In this special issue of the journal, Discrete Dynamics in Nature and Society, we focused our attention on the long-term behavior of deterministic dynamical systems for which the underlying phase space is a continuum. Specifically, the contributors investigated special classes of bilinear rational difference equations of order two, first-order systems of bilinear rational difference equations, discrete-time periodic models with bang-bang feedback control, recurrent and discontinuous two-state dynamical systems involving nonnegative bifurcation parameters, and three-step computational family of iterative schemes for solving single-variable nonlinear equations.

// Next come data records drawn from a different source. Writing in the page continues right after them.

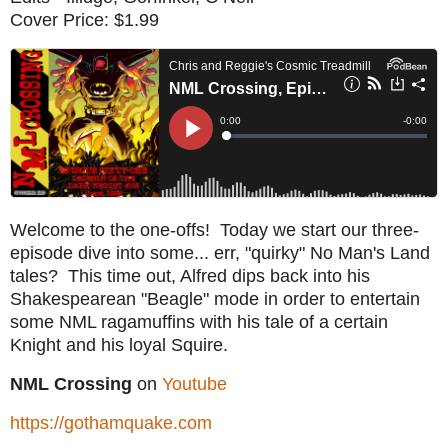
Cover Price: $1.99
Welcome to the one-offs! Today we start our three-
episode dive into some... err, "quirky" No Man's Land
tales? This time out, Alfred dips back into his
Shakespearean "Beagle" mode in order to entertain
some NML ragamuffins with his tale of a certain
Knight and his loyal Squire.
NML Crossing
on
Youtube
https://gothamquake.com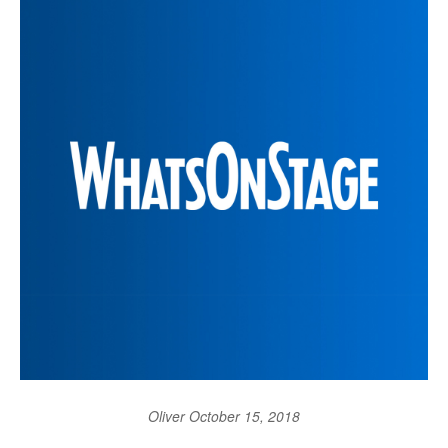
Oliver
October 15, 2018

Difference equations are abundant in the field of numerical analysis, particularly iterative techniques for solving linear and nonlinear equations. With that in mind, F. Soleimani et al. presented a novel three-step computational family of iterative schemes for solving single-variable nonlinear equations. This family can be viewed as a generalization of the well-known Jains derivative-free method with optimal order four and the efficiency index 1.587. It is also a collection of eighth-order methods with optimal efficiency index 1.682. In addition, the authors provided the basins of attraction for some methods.
Bifurcation pertains to the change in qualitative behavior of a dynamical system when a change in governing parameters incurred. C. Hou and S. S. Cheng studied a recurrent and discontinuous two-neuron dynamical neural network system involving a nonnegative bifurcation parameter. By elementary but novel arguments, they managed to give a complete analysis on its asymptotic behavior when the parameter varies from 0 to ∞.
Competitive and anticompetitive systems received much attention among researchers in mathematical biology, particularly population dynamics, and other fields. The work of M. Dipippo and M. R. S. Kulenovic fits in this line of research. They investigated three first-order anticompetitive systems of bilinear rational (i.e., fractional linear) difference equations with positive real parameters and nonnegative real conditions. They managed to find the basins of attraction of all attractors of these systems.
S. Atawna et al. studied a second-order bilinear rational difference equation of order two with positive real parameters and nonnegative real conditions. They established necessary and sufficient conditions for the existence of period-two solutions. Furthermore, they proved that the existence of the aforementioned period-two solutions implies its local stability. By doing so, the authors give positive confirmation of an open problem attributed to Ladas and Kulenovic posted in 2002.
Difference equations can be found in the fields of system control and signal processing. For instance, C. Hou and S. S. Cheng investigated a discrete-time periodic model with bang-bang feedback control. They showed that each solution tends to one of four different types of limit two cycles and determined the basin of attraction for each type of solutions. Furthermore, when a threshold parameter is introduced in the bang-bang function, their results form a complete bifurcation analysis of the control model under study. This, in turn, implies that their model can be used in the design of a control system where the state variable fluctuates between two state values with decaying perturbation.
In conclusion, we hope that these papers will enrich our readers and stimulate researchers to extend, generalize, and apply the established results.